**Task brief**:
Reproduce the lines without any change. Begin at the line that contains "- **第十三条**　　在起", and stop after the line that contains "- （二）代表人请求人民法院制作调解书的申请书；".

Material provided Block Start

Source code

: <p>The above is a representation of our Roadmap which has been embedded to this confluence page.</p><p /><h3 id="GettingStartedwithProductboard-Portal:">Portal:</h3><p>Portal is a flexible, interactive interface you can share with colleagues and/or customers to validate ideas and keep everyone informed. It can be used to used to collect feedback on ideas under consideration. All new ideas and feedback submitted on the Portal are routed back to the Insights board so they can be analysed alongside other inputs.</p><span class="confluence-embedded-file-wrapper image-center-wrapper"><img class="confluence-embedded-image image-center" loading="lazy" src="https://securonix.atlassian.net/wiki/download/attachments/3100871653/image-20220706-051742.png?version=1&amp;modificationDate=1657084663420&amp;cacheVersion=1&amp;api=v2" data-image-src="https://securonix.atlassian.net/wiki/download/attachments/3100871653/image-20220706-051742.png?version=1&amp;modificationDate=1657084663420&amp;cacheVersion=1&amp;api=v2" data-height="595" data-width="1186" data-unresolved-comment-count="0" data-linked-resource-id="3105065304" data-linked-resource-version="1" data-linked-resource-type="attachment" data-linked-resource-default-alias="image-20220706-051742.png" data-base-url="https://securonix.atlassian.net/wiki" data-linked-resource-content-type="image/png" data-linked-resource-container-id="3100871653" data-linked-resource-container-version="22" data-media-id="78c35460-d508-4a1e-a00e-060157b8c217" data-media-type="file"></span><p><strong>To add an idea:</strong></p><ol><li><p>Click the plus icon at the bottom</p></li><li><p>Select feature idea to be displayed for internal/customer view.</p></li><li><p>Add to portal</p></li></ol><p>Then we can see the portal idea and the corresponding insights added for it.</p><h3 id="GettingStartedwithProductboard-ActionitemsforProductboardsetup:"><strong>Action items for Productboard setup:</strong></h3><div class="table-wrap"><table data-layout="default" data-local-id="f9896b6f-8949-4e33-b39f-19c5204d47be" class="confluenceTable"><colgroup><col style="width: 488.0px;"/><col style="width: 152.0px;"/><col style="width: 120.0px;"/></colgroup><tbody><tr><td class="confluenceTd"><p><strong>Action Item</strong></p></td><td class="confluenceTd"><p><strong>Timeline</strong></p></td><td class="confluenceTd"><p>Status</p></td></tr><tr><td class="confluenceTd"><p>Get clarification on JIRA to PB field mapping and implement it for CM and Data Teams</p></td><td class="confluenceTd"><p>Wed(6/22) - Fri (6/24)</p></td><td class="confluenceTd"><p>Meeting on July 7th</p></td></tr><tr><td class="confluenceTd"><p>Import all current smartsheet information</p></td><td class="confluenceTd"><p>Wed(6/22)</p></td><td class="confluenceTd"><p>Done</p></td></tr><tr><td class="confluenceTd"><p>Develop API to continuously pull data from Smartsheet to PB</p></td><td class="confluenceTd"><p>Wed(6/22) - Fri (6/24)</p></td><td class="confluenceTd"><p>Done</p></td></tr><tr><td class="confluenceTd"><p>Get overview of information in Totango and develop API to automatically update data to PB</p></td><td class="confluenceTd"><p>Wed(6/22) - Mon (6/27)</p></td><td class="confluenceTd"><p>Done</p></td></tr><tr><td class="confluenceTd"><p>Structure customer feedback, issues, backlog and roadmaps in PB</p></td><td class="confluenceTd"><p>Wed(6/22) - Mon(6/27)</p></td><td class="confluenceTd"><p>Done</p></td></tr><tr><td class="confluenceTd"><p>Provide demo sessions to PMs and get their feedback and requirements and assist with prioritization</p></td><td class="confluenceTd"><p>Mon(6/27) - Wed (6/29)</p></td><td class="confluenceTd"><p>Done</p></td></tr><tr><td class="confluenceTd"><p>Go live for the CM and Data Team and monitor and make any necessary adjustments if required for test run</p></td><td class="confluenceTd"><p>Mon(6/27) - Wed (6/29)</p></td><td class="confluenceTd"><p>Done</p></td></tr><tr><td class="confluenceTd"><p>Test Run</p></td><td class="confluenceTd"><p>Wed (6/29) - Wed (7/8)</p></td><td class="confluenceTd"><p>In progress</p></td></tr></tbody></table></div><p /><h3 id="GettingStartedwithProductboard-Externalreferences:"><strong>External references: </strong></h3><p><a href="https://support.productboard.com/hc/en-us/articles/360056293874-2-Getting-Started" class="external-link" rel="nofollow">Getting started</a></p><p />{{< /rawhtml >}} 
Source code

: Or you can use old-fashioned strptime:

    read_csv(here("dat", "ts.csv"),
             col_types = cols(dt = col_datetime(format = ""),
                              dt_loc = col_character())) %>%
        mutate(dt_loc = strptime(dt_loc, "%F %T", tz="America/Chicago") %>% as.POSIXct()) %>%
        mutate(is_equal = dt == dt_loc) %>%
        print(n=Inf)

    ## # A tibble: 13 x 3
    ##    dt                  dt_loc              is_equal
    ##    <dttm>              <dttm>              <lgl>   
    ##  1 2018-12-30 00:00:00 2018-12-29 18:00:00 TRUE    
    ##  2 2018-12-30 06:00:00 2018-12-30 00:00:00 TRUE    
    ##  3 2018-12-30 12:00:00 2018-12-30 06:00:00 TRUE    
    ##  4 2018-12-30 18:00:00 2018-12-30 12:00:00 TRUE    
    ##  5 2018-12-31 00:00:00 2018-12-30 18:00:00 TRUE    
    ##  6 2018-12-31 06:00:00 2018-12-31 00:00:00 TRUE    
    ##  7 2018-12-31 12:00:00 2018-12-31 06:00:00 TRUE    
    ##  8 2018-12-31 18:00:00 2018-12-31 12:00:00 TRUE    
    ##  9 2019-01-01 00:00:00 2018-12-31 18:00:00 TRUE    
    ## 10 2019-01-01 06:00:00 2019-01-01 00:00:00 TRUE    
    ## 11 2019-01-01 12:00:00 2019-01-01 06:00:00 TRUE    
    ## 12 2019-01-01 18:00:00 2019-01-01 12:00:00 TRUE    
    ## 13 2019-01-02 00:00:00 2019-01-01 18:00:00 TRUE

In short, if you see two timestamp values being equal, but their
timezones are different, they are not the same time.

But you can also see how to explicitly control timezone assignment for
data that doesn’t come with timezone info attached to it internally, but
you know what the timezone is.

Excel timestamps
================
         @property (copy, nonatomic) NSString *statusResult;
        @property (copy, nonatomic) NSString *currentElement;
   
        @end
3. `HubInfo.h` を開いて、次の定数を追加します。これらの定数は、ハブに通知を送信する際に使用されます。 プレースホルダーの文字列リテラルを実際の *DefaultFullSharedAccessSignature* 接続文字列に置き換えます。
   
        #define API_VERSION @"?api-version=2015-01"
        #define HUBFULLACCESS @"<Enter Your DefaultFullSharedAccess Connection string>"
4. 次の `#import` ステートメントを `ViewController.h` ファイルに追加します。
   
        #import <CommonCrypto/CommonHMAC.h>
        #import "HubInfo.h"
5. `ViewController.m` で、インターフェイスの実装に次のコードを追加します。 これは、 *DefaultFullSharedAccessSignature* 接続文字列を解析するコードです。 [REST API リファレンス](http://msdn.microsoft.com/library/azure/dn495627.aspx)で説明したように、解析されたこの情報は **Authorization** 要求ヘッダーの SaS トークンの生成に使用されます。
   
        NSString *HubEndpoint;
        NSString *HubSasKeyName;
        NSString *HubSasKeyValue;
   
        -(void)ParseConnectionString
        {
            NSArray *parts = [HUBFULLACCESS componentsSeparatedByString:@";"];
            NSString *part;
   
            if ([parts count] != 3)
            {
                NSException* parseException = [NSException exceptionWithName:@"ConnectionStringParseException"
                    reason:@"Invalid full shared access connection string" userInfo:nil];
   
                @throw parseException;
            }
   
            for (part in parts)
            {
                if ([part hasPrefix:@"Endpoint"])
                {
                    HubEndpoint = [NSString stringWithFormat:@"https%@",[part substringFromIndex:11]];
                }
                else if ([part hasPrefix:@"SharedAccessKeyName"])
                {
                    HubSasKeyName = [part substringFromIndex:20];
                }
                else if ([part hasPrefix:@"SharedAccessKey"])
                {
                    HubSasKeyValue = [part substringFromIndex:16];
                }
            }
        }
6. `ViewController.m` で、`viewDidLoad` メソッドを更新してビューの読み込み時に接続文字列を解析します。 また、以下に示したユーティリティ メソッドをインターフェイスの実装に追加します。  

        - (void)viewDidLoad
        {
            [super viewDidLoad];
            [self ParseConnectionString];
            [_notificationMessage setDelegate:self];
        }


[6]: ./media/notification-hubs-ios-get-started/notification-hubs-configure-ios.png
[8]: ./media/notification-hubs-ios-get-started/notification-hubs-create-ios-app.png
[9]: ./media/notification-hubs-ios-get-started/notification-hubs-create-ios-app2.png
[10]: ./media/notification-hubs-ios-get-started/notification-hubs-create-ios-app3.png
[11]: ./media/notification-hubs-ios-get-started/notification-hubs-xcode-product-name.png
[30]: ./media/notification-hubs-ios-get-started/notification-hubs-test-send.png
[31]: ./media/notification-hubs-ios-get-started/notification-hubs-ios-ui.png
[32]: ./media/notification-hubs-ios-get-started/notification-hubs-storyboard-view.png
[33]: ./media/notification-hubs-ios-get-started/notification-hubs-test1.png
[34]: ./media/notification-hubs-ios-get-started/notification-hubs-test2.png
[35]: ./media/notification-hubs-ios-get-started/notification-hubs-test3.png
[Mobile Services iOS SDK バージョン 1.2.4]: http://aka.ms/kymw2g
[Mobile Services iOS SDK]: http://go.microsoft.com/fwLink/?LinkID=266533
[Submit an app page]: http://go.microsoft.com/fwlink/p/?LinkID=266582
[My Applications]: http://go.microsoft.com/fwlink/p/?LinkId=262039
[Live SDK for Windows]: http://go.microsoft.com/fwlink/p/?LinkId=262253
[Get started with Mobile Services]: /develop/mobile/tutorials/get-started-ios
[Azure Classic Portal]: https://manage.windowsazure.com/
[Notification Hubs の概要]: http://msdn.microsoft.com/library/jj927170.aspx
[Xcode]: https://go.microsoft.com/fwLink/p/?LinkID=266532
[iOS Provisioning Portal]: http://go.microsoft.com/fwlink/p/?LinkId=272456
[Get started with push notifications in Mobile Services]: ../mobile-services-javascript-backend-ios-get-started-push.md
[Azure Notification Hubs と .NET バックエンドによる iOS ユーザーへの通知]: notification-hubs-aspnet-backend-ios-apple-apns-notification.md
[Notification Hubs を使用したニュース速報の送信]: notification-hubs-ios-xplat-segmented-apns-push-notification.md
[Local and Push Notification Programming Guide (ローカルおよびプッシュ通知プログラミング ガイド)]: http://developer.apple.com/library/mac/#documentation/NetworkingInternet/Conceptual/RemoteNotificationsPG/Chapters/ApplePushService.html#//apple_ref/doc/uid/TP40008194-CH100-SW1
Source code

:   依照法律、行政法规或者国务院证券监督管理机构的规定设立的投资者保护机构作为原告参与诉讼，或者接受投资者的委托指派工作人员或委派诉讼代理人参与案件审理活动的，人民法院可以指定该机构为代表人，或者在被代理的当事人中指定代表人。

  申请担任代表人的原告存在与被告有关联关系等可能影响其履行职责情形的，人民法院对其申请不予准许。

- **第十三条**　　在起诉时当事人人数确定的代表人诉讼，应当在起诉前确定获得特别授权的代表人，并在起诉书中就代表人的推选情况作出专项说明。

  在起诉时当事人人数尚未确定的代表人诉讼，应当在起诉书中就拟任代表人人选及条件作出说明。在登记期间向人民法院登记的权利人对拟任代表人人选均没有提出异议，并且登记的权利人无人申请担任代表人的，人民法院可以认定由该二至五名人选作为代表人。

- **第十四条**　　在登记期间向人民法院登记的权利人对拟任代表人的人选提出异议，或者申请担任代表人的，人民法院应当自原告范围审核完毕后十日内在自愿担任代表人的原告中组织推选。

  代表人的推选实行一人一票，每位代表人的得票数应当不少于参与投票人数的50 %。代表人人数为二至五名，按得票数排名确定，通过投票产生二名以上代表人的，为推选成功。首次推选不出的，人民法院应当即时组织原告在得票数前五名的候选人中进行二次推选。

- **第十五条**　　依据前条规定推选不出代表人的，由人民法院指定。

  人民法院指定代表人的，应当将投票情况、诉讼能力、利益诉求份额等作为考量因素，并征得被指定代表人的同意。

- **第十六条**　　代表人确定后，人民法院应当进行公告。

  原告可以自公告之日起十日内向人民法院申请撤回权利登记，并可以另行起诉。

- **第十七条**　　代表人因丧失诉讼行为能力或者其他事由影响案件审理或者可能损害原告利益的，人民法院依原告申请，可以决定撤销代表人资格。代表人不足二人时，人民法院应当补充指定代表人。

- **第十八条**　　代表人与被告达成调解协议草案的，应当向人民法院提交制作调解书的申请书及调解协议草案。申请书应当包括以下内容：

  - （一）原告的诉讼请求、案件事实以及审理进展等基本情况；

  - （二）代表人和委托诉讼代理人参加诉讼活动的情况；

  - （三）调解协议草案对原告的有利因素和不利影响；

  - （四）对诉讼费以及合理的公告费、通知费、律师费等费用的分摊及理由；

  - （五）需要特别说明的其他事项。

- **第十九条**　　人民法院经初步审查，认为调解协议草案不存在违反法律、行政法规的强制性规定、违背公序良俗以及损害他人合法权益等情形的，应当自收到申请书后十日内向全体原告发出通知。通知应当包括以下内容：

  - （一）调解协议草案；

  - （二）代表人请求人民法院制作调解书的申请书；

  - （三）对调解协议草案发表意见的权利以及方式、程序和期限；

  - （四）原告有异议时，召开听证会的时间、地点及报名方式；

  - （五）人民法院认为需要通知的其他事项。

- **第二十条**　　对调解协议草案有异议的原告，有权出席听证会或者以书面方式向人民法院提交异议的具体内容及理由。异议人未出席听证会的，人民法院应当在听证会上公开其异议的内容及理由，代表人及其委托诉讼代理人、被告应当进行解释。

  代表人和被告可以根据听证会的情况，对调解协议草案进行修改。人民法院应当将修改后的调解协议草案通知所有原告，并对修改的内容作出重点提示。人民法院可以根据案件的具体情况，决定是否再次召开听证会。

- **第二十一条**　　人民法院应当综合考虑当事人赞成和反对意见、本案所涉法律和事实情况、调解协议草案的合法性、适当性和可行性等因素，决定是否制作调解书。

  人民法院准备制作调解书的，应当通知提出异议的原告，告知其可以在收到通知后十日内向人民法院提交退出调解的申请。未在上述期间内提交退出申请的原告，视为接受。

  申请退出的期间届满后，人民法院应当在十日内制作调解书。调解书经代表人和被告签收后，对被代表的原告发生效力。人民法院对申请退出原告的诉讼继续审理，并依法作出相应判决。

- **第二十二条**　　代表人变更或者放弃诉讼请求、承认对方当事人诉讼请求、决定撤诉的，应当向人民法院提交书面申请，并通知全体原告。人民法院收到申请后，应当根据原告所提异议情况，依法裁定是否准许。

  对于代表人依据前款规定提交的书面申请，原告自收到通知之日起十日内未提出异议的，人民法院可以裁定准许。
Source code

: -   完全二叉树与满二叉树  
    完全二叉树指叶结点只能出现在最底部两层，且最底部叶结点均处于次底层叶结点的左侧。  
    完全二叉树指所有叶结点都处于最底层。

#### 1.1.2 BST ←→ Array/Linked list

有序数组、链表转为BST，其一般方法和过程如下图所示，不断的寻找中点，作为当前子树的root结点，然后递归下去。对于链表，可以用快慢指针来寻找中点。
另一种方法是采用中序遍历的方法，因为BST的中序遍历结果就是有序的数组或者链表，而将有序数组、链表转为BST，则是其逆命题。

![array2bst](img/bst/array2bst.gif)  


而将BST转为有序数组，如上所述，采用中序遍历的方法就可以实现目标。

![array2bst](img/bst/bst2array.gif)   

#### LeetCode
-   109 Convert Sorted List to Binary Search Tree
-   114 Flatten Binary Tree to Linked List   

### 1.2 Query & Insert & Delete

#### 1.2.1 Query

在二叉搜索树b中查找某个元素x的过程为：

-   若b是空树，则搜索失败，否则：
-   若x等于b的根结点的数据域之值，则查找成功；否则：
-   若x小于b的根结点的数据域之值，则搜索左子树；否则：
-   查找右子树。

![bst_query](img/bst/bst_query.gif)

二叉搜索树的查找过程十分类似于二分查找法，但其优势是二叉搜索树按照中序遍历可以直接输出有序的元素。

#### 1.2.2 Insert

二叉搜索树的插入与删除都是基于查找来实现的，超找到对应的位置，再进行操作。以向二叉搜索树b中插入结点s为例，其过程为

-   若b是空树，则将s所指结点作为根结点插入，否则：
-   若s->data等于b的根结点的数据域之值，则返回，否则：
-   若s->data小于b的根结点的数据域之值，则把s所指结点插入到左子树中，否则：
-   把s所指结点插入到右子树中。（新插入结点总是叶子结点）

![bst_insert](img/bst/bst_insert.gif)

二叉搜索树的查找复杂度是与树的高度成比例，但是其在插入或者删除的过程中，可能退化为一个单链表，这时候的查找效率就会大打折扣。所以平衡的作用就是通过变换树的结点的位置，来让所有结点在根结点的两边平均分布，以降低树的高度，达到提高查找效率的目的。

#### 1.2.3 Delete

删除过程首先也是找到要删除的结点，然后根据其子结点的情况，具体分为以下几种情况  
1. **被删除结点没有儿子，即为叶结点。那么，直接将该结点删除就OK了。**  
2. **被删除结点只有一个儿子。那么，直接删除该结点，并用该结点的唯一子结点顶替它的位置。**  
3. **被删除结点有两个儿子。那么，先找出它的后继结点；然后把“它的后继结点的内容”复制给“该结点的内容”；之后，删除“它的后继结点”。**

Material provided Block End

**Task answer**:
- **第十三条**　　在起诉时当事人人数确定的代表人诉讼，应当在起诉前确定获得特别授权的代表人，并在起诉书中就代表人的推选情况作出专项说明。

  在起诉时当事人人数尚未确定的代表人诉讼，应当在起诉书中就拟任代表人人选及条件作出说明。在登记期间向人民法院登记的权利人对拟任代表人人选均没有提出异议，并且登记的权利人无人申请担任代表人的，人民法院可以认定由该二至五名人选作为代表人。

- **第十四条**　　在登记期间向人民法院登记的权利人对拟任代表人的人选提出异议，或者申请担任代表人的，人民法院应当自原告范围审核完毕后十日内在自愿担任代表人的原告中组织推选。

  代表人的推选实行一人一票，每位代表人的得票数应当不少于参与投票人数的50 %。代表人人数为二至五名，按得票数排名确定，通过投票产生二名以上代表人的，为推选成功。首次推选不出的，人民法院应当即时组织原告在得票数前五名的候选人中进行二次推选。

- **第十五条**　　依据前条规定推选不出代表人的，由人民法院指定。

  人民法院指定代表人的，应当将投票情况、诉讼能力、利益诉求份额等作为考量因素，并征得被指定代表人的同意。

- **第十六条**　　代表人确定后，人民法院应当进行公告。

  原告可以自公告之日起十日内向人民法院申请撤回权利登记，并可以另行起诉。

- **第十七条**　　代表人因丧失诉讼行为能力或者其他事由影响案件审理或者可能损害原告利益的，人民法院依原告申请，可以决定撤销代表人资格。代表人不足二人时，人民法院应当补充指定代表人。

- **第十八条**　　代表人与被告达成调解协议草案的，应当向人民法院提交制作调解书的申请书及调解协议草案。申请书应当包括以下内容：

  - （一）原告的诉讼请求、案件事实以及审理进展等基本情况；

  - （二）代表人和委托诉讼代理人参加诉讼活动的情况；

  - （三）调解协议草案对原告的有利因素和不利影响；

  - （四）对诉讼费以及合理的公告费、通知费、律师费等费用的分摊及理由；

  - （五）需要特别说明的其他事项。

- **第十九条**　　人民法院经初步审查，认为调解协议草案不存在违反法律、行政法规的强制性规定、违背公序良俗以及损害他人合法权益等情形的，应当自收到申请书后十日内向全体原告发出通知。通知应当包括以下内容：

  - （一）调解协议草案；

  - （二）代表人请求人民法院制作调解书的申请书；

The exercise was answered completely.